> [Work required] Only the lines from the top of the material through the line containing "допускается ношение в" should be restated, each one exactly.

*** Block opens ***

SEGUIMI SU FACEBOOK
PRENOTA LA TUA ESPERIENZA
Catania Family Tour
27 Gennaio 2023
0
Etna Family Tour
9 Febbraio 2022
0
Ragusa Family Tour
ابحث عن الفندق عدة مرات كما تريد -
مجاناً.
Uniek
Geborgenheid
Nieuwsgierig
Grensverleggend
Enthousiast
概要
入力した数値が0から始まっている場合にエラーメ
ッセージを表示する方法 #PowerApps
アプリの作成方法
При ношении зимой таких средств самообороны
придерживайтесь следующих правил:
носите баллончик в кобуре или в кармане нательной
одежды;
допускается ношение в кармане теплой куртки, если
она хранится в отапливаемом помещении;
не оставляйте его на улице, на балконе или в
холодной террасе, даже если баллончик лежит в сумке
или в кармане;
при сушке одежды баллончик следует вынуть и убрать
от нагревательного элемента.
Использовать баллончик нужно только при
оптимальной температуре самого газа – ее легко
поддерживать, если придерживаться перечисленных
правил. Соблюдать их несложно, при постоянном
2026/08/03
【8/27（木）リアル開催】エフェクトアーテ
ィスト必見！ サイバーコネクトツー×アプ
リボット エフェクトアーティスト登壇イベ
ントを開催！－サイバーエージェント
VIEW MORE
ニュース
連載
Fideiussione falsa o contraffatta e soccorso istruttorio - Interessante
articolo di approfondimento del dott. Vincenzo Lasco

*** Block closes ***

> [Response area]
SEGUIMI SU FACEBOOK
PRENOTA LA TUA ESPERIENZA
Catania Family Tour
27 Gennaio 2023
0
Etna Family Tour
9 Febbraio 2022
0
Ragusa Family Tour
ابحث عن الفندق عدة مرات كما تريد -
مجاناً.
Uniek
Geborgenheid
Nieuwsgierig
Grensverleggend
Enthousiast
概要
入力した数値が0から始まっている場合にエラーメ
ッセージを表示する方法 #PowerApps
アプリの作成方法
При ношении зимой таких средств самообороны
придерживайтесь следующих правил:
носите баллончик в кобуре или в кармане нательной
одежды;
допускается ношение в кармане теплой куртки, если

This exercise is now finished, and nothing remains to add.